Speciale elezioni
Etienne Tshisekedi, candidato arrivato secondo alle elezioni di novembre in Rd Congo, ha dichiarato che presterà giuramento da presidente il 23 dicembre prossimo. A due giorni dalla conferma dei risultati provvisori delle presidenziali da parte della Corte suprema congolese.

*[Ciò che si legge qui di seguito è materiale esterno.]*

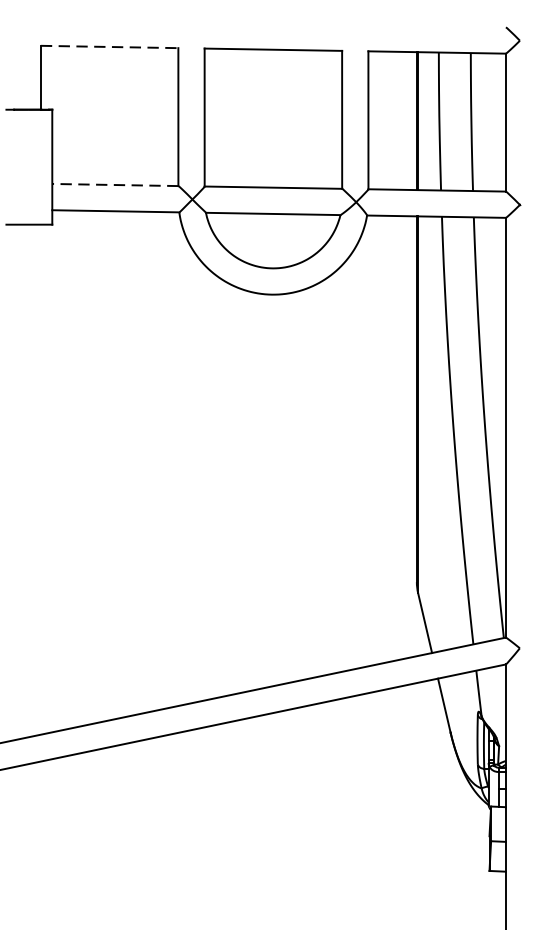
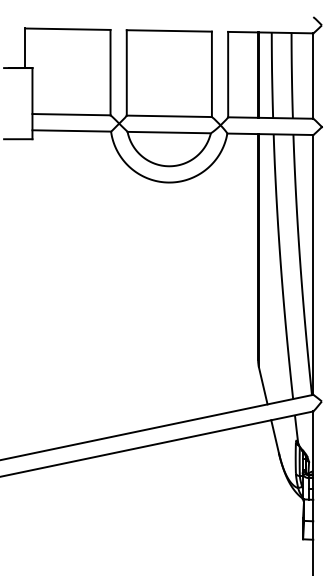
line: (108, 47) -> (67, 29), dashed -> solid
line: (115, 184) -> (71, 114), dashed -> solid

Etienne Tshisekedi (nella foto), candidato alle presidenziali del 28 novembre scorso nella Rd Congo, dopo aver incassato il no della Corte Suprema ai ricorsi presentati contro l’esito del voto, ha annunciato che, venerdì 23 dicembre, giurerà fedeltà alla nazione e alla Costituzione nello stadio dei martiri, il più grande edificio sportivo di Kinshasa. Domani, intanto, ci sarà il primo test di consenso per l’opposizione. L’Udps (Unione per la democrazia e il progresso sociale), partito di Tshisekedi, ha, infatti, lanciato un appello chiedendo alla popolazione di rimanere a casa, in segno di protesta contro l’investitura, domani, di Joseph Kabila, presidente uscente, dichiarato ufficialmente vincitore, con il 48,95% del consenso.

 

La tensione sembra essere destinata a salire. Lo stadio dei martiri, dov’è prevista la manifestazione, così come i punti strategici della capitale, è circondato da carri armati guidati da militari che rispondono direttamente al presidente. Tshisekedi, ieri, ha chiesto il sostegno dell’esercito e dichiarato dimissionario il governo uscente, chiedendo ai segretari generali dei ministeri di occuparsi solo degli affari correnti.

 

La contestata rielezione di Kabila, salutata con favore dai capi di stato della regione africana dei grandi laghi, non ha ancora ricevuto, tuttavia, l’avallo ufficiale della comunità internazionale. Una comunità che ha già espresso il proprio imbarazzo, per le “gravi irregolarità” avvenute nelle operazioni di voto. Fredda anche la reazione della Francia, che si è limitata a dichiarare di aver “preso nota” della conferma dei risultati da parte della Corte Suprema, mentre Didier Reynders, neo ministro belga degli esteri, ha deciso di non recarsi, domani, a Kinshasa per l’investitura di Kabila. La sotto commissione per gli affari africani del Senato degli Stati Uniti ha, invece, chiesto un riesame trasparente dei risultati. Nessuno di questi paesi ha, però, contestato apertamente la rielezione di Kabila.